Stored entries:
■ ■ ■ ■ ■ ■ ■

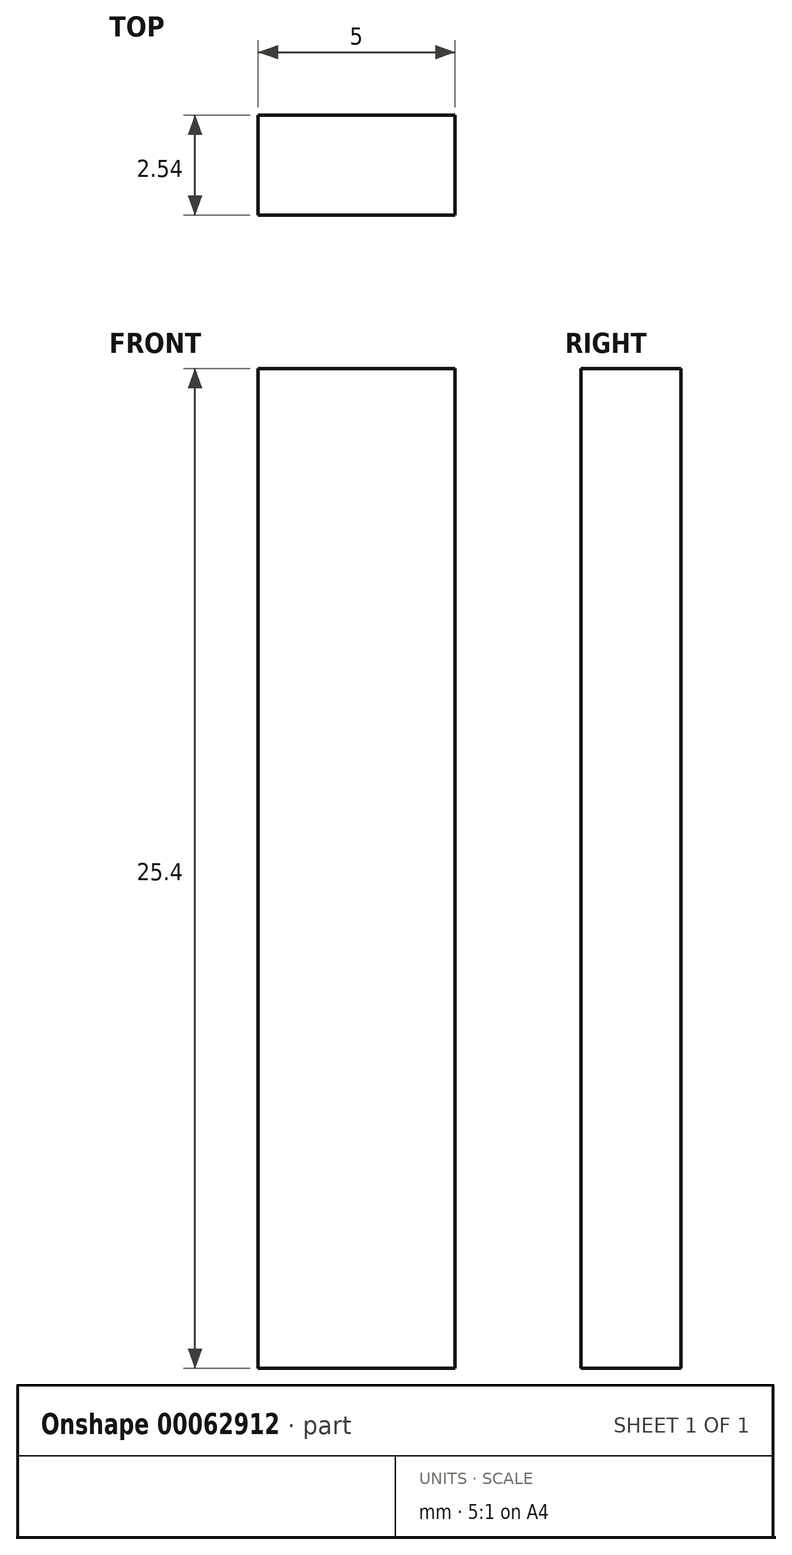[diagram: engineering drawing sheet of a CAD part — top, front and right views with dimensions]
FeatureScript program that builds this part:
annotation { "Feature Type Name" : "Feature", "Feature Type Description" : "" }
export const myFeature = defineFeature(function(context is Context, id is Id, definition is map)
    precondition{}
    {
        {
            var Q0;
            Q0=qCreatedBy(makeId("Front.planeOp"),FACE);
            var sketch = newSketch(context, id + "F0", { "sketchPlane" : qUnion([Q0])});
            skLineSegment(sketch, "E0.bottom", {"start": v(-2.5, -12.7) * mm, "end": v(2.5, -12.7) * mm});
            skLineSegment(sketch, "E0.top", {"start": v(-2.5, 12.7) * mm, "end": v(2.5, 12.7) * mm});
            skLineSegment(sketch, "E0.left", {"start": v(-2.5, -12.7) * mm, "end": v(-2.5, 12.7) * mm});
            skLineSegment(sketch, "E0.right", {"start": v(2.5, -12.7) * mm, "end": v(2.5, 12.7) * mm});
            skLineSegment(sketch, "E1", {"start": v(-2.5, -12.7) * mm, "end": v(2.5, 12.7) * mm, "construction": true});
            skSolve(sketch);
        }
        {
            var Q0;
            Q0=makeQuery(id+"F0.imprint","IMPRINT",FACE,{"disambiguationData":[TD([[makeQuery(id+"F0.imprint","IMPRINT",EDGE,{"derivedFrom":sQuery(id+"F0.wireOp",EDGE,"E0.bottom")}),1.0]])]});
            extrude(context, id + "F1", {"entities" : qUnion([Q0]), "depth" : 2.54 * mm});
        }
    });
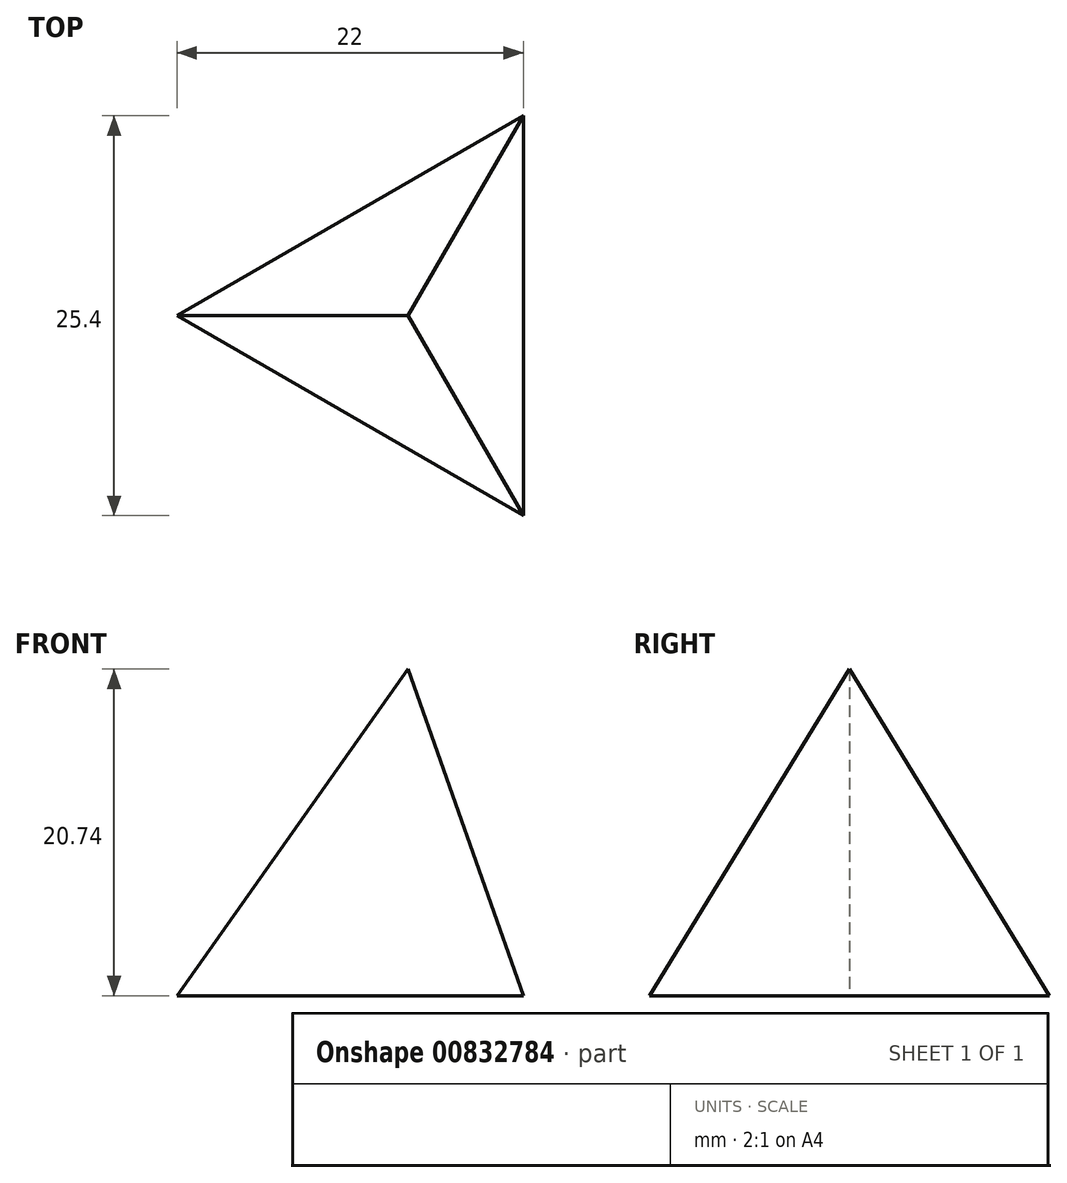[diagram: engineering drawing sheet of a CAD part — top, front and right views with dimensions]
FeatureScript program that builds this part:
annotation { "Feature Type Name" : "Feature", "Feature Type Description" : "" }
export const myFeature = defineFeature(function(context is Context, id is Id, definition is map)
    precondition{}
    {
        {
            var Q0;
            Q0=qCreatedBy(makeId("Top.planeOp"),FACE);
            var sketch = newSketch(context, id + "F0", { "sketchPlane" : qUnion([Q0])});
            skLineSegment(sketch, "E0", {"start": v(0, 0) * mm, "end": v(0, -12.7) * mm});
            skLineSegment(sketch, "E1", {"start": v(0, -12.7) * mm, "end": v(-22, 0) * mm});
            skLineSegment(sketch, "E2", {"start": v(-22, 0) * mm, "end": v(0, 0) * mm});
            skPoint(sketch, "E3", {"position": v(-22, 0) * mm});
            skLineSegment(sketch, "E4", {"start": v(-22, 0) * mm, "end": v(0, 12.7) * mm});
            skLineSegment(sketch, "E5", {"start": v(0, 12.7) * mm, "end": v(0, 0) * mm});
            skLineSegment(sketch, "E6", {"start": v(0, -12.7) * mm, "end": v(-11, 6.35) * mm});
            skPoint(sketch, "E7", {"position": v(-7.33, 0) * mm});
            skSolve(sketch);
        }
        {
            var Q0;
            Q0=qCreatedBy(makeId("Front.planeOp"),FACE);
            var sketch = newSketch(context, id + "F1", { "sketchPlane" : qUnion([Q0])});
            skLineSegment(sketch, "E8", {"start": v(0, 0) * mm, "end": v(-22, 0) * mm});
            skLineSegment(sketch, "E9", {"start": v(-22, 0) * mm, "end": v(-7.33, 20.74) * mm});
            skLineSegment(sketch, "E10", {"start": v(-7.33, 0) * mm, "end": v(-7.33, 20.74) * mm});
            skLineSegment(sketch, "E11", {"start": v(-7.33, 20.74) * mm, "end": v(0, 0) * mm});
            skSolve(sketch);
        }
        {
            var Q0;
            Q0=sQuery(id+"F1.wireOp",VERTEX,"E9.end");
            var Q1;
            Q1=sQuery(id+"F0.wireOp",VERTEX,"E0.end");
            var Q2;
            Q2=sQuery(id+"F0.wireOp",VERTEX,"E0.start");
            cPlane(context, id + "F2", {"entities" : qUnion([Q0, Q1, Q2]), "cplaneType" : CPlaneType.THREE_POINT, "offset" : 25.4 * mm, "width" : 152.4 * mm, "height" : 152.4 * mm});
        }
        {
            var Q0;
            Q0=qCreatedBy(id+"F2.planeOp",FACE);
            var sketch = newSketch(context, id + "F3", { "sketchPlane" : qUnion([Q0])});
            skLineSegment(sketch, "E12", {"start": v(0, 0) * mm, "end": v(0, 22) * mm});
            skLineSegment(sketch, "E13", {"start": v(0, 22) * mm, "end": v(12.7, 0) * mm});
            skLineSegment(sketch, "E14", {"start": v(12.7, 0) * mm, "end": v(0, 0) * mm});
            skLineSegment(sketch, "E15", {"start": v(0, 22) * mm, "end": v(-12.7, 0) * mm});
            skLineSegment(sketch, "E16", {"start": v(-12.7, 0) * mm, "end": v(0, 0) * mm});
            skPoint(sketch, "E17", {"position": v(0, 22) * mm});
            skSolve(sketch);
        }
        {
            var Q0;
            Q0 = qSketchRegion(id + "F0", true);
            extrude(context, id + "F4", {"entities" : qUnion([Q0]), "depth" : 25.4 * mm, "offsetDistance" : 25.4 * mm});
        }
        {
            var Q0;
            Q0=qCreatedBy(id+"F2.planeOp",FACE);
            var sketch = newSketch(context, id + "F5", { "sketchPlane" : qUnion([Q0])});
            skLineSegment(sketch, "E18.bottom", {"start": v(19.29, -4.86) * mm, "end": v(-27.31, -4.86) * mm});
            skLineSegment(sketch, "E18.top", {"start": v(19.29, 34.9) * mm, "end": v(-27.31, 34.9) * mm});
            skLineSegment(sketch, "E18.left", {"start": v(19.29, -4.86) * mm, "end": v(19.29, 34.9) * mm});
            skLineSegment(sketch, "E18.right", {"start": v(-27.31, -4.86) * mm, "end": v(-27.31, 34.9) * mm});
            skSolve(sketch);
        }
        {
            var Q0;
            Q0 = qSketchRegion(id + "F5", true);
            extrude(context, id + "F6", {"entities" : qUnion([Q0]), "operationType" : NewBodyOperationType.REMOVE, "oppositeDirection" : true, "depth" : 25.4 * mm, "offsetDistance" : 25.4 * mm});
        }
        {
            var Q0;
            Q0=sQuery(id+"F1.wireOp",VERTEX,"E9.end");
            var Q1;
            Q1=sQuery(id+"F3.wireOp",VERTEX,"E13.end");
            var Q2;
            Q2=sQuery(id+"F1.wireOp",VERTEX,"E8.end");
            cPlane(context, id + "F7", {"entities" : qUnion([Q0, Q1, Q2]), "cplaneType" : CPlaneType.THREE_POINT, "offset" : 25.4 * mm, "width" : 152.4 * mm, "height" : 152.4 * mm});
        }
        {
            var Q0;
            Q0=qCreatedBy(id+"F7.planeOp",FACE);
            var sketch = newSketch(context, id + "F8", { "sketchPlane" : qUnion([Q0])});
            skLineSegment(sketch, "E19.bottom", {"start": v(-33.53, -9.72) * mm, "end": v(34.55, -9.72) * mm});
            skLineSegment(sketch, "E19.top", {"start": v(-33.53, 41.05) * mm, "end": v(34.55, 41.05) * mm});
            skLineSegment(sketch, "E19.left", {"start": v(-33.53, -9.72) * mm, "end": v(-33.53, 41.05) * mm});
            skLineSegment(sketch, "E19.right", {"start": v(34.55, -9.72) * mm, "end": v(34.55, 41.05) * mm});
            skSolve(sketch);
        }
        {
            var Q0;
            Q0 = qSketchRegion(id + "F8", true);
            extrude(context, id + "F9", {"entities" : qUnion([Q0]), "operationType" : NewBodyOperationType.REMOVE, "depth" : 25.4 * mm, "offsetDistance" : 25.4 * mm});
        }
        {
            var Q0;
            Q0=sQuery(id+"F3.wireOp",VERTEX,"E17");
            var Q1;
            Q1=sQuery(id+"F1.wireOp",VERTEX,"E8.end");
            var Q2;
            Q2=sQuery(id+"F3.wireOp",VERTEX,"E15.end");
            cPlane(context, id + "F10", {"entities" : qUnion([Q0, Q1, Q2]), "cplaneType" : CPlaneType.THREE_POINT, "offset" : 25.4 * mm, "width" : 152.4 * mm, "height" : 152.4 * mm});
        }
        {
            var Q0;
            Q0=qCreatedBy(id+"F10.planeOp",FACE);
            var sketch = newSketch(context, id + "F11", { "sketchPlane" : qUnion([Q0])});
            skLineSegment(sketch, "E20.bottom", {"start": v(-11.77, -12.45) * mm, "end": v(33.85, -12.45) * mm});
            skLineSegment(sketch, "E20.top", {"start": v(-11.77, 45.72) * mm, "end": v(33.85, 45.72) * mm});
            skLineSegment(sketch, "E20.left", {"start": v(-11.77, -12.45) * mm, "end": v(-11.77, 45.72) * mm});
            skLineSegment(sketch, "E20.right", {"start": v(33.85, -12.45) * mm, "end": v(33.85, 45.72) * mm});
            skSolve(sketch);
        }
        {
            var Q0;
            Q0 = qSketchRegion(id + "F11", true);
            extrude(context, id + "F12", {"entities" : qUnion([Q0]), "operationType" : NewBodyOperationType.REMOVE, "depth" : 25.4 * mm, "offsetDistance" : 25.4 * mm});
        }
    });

■ ■ ■ ■ ■ ■ ■

* **Task statement**:
Count the lines in the rows above that contain the string "sketchPlane", and state only the number.

* **Solution to this problem**:
7